TASK DETAILS ▸ Among the entries below, count the lines holding the string "التي". Respond with the number alone.

----- RECORDS PROVIDED

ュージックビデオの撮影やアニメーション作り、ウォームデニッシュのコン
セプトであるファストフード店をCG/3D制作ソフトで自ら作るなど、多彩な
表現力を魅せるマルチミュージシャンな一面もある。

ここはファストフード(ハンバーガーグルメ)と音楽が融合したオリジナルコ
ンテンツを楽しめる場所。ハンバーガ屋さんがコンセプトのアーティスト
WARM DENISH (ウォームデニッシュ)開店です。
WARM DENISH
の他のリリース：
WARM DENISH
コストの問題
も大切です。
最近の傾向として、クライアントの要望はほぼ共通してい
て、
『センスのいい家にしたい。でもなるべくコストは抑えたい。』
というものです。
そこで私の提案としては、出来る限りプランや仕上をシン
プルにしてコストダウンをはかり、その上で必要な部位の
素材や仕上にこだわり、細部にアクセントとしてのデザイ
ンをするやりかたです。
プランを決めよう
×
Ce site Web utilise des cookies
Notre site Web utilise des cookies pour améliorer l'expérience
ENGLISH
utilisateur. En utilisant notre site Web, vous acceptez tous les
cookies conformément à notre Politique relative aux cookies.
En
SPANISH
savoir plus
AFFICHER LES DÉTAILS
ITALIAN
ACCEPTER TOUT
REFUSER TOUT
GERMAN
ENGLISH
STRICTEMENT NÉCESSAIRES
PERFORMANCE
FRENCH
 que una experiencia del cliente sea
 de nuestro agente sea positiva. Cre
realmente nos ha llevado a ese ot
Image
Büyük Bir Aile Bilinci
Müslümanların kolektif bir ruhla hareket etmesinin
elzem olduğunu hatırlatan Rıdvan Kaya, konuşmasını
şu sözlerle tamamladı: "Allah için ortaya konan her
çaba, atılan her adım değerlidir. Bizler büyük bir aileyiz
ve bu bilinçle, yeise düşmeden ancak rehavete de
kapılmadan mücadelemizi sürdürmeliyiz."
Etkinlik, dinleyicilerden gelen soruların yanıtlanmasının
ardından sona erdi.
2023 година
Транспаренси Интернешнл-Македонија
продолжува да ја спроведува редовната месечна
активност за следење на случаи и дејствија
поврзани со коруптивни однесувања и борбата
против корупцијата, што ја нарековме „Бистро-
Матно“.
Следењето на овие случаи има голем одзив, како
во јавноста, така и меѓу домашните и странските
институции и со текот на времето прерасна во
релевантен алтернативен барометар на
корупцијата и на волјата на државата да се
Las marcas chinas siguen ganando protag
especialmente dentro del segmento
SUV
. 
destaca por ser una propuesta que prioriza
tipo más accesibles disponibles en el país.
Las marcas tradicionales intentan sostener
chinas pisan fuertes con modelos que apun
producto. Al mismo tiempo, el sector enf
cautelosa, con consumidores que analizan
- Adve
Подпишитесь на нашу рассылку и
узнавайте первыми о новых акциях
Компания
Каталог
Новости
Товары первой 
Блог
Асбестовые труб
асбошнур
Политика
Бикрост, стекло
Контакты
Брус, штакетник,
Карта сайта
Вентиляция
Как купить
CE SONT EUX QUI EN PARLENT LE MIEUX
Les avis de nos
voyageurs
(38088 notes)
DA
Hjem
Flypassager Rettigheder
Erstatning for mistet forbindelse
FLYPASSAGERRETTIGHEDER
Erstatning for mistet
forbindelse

----------
----- RECORDS PROVIDED

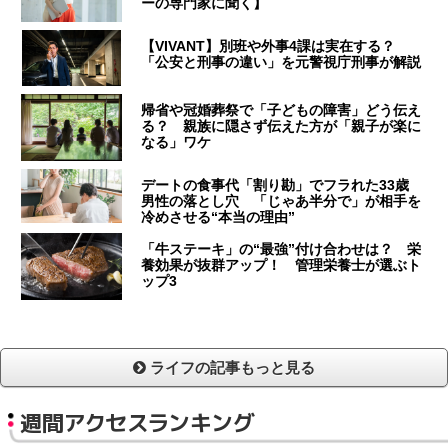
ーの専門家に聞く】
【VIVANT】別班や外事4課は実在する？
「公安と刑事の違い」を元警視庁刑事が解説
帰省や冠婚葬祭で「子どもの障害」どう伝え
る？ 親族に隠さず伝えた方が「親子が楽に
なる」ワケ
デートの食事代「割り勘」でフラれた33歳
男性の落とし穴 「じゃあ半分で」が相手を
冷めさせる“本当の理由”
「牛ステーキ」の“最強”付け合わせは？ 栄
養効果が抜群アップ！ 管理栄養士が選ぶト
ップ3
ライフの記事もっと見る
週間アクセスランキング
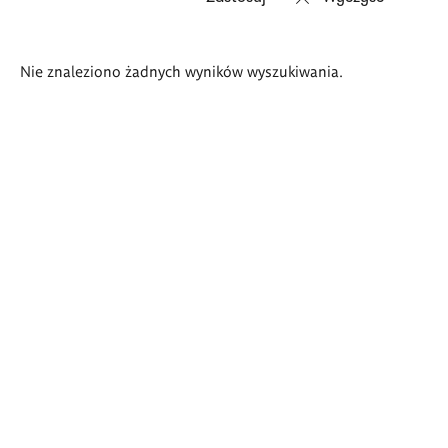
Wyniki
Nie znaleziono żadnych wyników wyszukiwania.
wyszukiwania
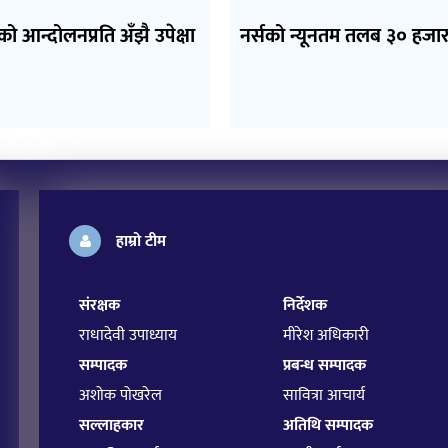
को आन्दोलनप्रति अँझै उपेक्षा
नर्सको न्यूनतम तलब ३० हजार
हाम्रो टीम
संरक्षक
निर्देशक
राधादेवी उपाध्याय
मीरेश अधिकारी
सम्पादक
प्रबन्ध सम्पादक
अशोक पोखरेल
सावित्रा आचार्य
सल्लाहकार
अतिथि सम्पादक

----------
----- RECORDS PROVIDED

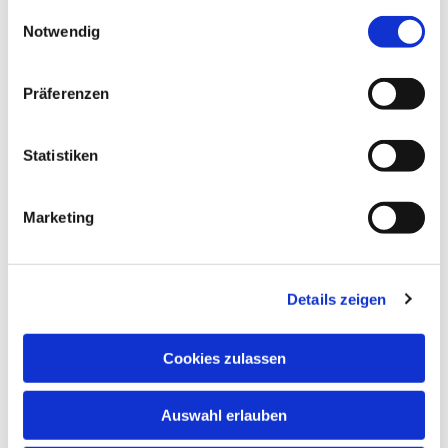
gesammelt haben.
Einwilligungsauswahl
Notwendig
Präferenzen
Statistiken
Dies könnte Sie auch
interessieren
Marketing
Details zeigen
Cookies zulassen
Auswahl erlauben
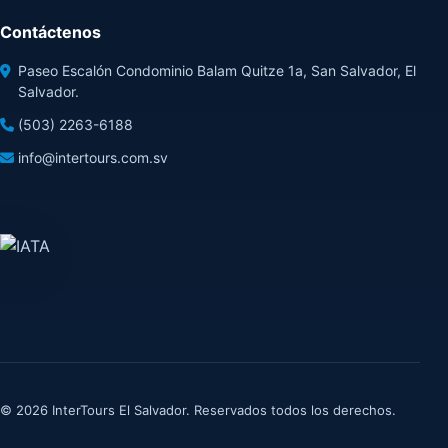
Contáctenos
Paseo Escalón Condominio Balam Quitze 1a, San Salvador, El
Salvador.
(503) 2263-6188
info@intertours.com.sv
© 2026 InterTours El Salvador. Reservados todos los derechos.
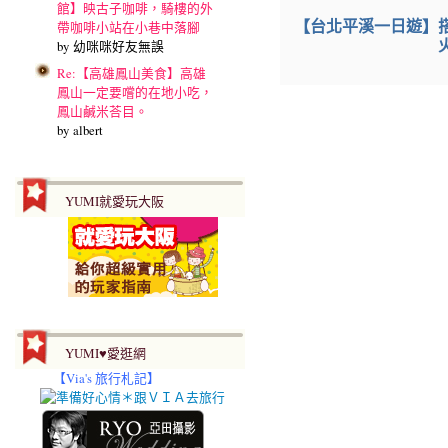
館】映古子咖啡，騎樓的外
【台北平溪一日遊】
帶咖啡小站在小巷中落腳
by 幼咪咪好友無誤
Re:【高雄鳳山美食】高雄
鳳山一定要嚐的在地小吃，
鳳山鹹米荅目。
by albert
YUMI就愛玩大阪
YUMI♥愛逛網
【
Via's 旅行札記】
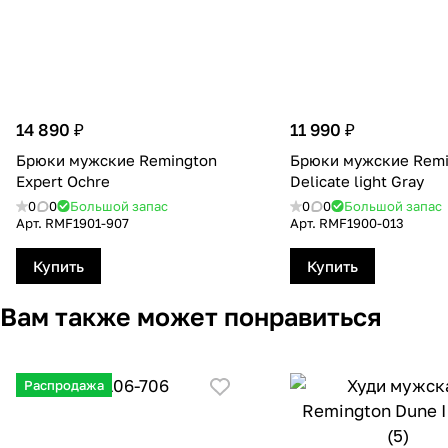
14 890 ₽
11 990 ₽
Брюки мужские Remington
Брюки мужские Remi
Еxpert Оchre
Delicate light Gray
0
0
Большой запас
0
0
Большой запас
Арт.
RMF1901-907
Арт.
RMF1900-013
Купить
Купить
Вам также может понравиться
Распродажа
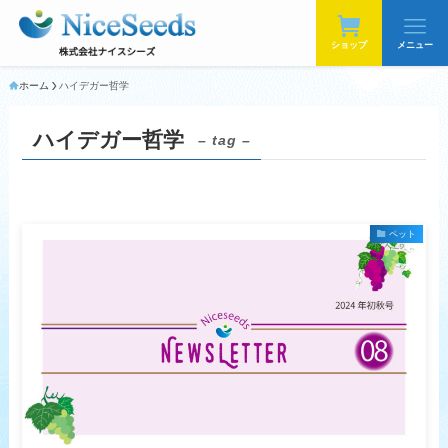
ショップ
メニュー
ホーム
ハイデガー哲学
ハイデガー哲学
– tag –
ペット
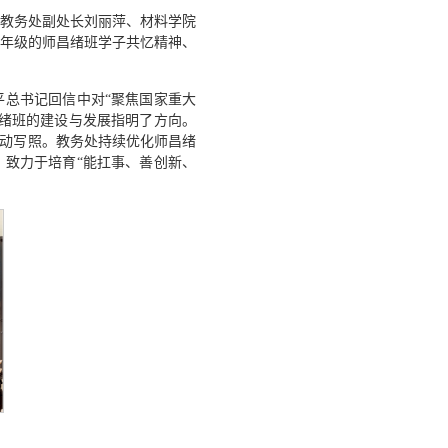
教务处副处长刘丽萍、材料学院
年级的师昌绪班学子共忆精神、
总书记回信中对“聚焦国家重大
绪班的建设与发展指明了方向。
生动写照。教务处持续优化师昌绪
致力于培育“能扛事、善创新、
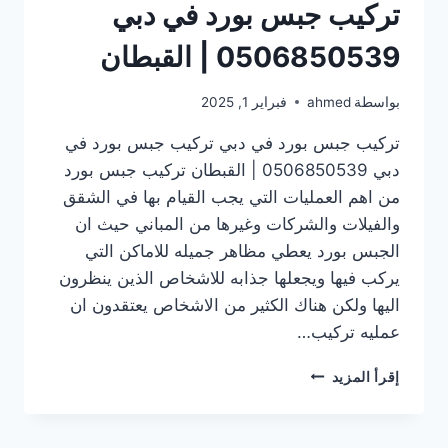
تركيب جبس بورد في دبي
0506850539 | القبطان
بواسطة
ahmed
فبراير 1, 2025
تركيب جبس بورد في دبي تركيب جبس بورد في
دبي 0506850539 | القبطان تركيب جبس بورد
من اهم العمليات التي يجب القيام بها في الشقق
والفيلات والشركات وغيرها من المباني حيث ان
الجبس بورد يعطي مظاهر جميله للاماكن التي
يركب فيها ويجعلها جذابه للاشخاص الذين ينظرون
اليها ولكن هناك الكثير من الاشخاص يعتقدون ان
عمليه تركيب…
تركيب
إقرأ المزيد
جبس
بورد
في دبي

----------

WRITTEN ANSWER ▸ 2